━━ INFORMATION ━━

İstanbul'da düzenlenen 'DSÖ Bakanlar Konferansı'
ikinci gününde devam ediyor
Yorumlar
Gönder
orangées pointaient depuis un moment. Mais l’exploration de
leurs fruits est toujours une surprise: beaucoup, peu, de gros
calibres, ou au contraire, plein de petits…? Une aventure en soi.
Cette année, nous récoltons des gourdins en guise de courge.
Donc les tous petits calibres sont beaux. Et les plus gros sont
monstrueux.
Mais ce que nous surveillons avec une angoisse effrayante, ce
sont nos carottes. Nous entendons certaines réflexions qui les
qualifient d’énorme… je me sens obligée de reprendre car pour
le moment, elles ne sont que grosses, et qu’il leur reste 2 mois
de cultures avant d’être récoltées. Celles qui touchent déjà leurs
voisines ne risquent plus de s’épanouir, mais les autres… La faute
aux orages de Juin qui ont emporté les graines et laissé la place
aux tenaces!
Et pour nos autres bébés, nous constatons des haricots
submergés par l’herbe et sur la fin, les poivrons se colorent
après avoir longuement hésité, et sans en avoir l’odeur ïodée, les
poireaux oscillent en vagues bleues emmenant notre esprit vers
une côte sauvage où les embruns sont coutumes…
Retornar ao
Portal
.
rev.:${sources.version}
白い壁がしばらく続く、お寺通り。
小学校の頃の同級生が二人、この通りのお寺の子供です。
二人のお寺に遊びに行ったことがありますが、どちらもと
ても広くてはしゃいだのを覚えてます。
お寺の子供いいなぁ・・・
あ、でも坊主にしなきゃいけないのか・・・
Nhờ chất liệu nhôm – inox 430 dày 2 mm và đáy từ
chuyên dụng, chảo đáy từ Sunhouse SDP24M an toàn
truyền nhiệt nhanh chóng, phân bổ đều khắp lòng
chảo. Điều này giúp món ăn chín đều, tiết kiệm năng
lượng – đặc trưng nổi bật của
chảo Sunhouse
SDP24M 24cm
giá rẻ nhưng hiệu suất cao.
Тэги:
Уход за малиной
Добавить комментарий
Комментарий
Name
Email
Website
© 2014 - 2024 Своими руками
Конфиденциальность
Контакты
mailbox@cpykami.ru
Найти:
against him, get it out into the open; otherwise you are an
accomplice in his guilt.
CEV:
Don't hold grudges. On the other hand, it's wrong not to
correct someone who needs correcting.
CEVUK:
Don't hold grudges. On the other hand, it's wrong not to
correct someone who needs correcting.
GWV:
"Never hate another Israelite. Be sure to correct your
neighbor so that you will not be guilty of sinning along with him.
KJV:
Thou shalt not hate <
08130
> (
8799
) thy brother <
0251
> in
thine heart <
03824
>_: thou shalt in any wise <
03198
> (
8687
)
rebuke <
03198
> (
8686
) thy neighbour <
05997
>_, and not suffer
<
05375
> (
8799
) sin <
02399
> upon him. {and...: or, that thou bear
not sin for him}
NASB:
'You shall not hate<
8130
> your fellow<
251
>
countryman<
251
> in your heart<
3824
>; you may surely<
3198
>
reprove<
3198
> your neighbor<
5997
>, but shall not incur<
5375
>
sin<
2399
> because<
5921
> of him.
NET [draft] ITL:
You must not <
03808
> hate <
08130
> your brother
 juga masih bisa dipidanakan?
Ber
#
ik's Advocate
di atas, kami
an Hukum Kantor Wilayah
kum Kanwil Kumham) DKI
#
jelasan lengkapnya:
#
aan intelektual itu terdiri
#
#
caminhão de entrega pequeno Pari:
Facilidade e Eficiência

━━━

TASK
How many lines in the material contain the string "leurs"? Reply with the number and nothing else.

SOLUTION FOR THIS PROBLEM
2